Modelling of copper particle – copper wall collision at high velocities
The particle – wall impact is a physical phenomenon encountered in various technological processes and in study of the mechanical properties of materials. Impact behavior of particles has been extensively studied at relatively low speeds (Thornton and Ning, 1998), (Etsion et. al., 2005). Recently, the importance of this phenomenon at higher velocities has increased with the advancement of laser metal deposition technology, where more accurate particle - wall interaction evaluation may lead to higher resolution of complex 3D printed metal structures.
In this report, normal impact of metal (copper) micro particle with smooth copper wall is simulated numerically at high velocities from 5 to 600 m / s, resulting in high temperature from deformations (Uzi and Levi 2018). Impact is characterized by purely plastic behavior because contribution of elastic deformation is negligible.
Plasticity behavior is governed by Johnson-Cook yield criterion dependent on plastic strain, strain rate and temperature occurring during deformation (Schmidt et. al., 2009).
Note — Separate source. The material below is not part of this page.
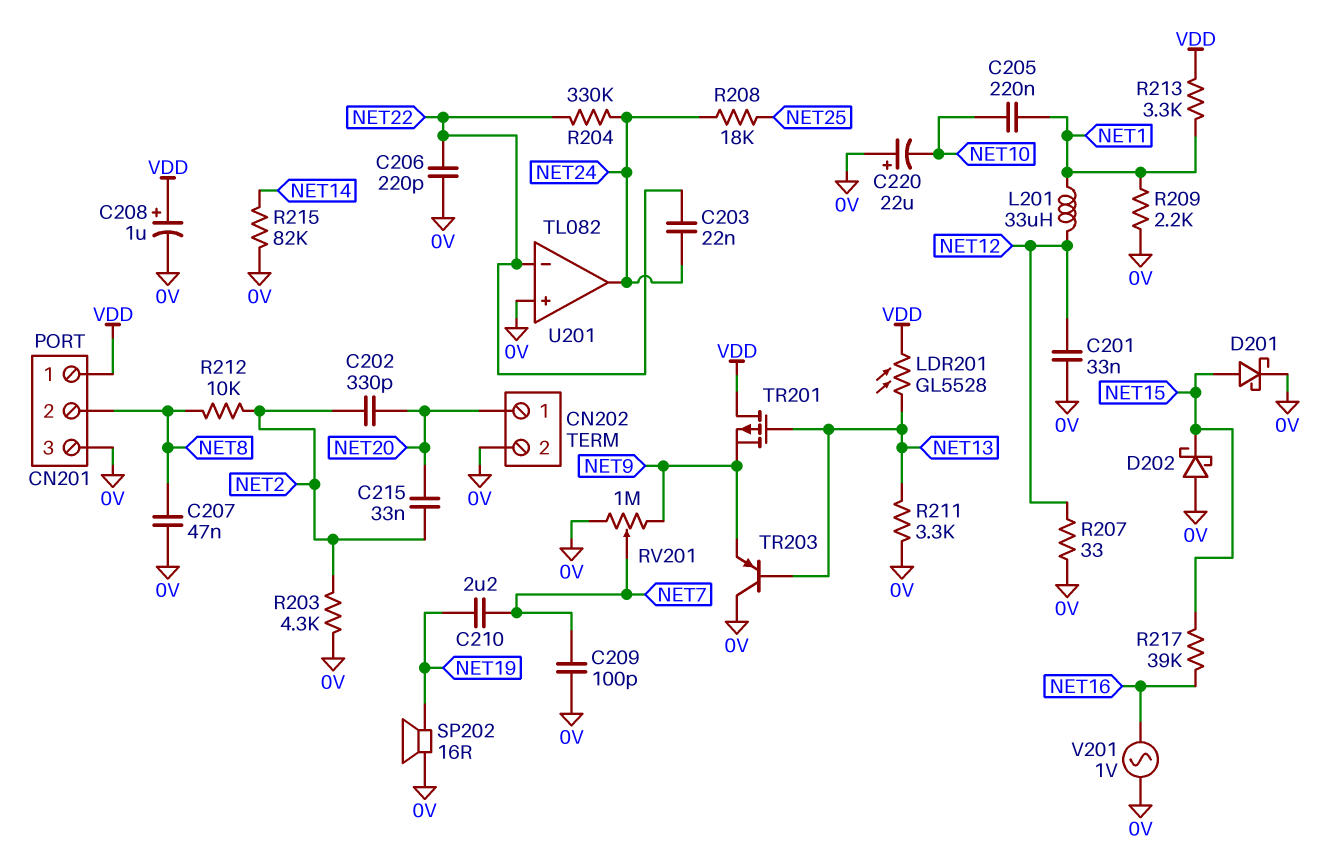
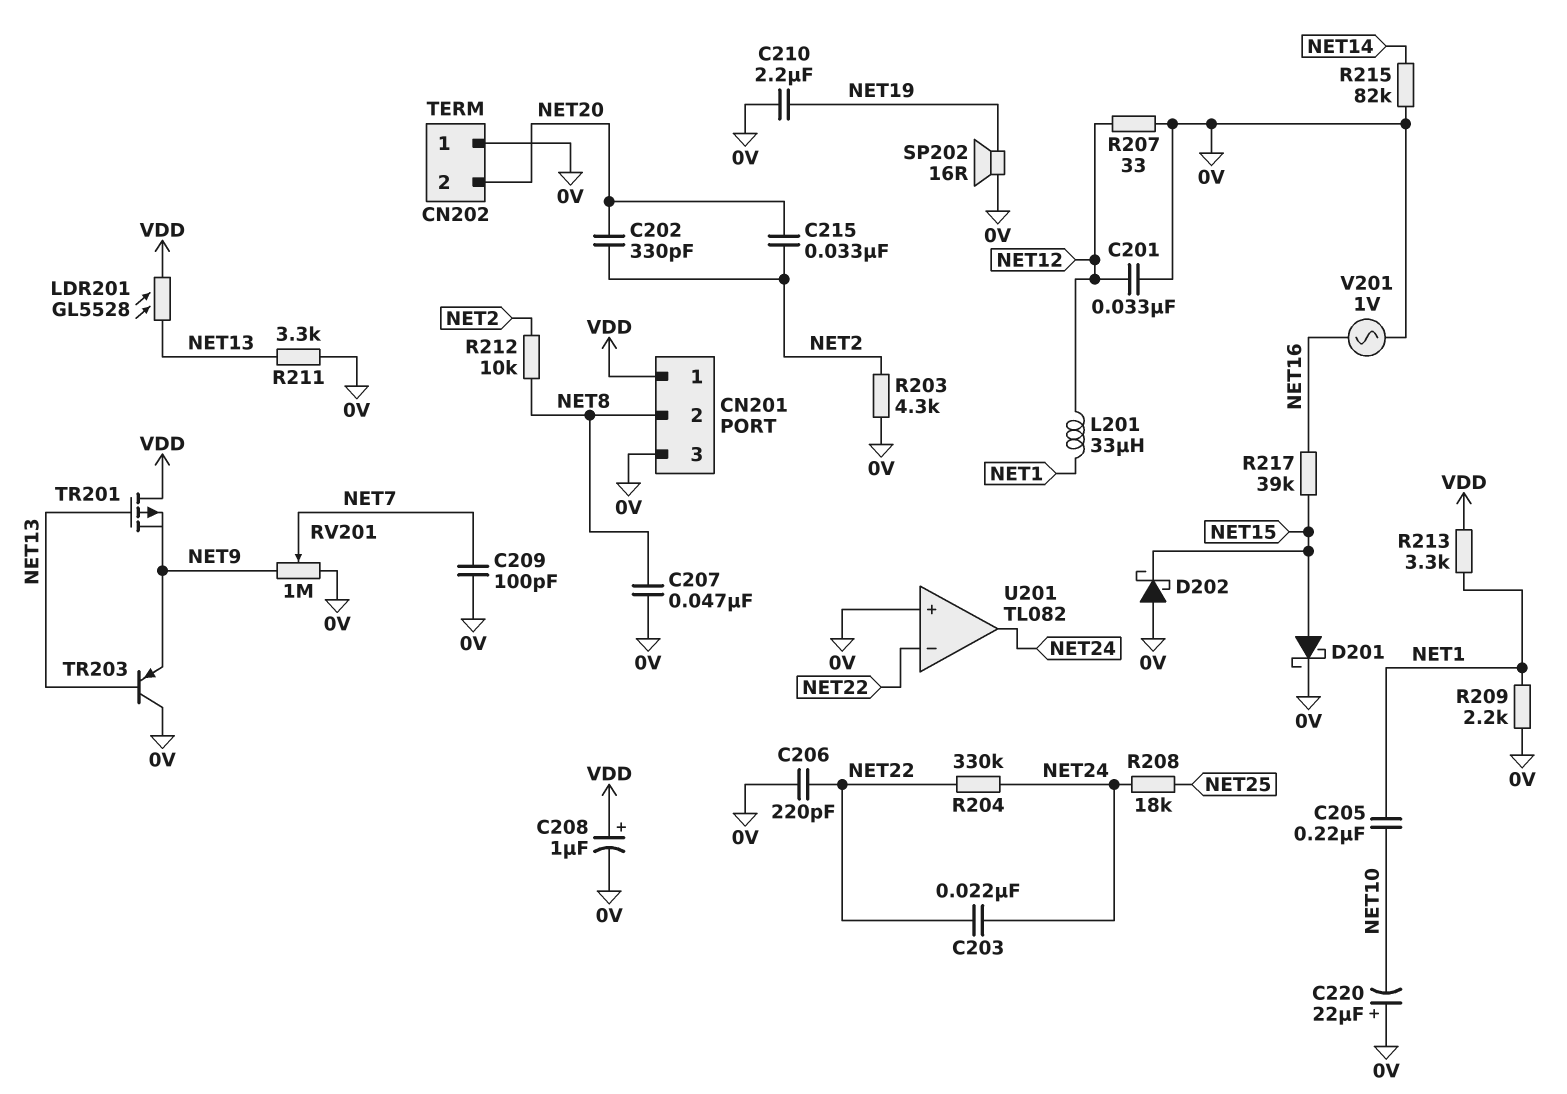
C210: 2.2uF (NET7, NET19) -> 2.2uF (0V, NET19)
CN202 pin 1: NET20 -> 0V
CN202 pin 2: 0V -> NET20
As the impact velocity increases the yield is spread throughout large part of volume of the particle, while the temperature reaches melting point (Wang et. al., 2015), two opposing effects are observed: with increase of temperature and particle deceleration at the end of the loading phase yield point decreases while increasing with the accumulation of plastic deformations. Therefore, different stages of impact, strain rates and temperature are examined independently.
The problem specific numerical integration tool using variable time step was developed. Several combinations of plasticity criteria with different impact velocities are investigated. Plastic deformation of particle – wall contact is corrected with results of refined axisymmetric finite element analysis.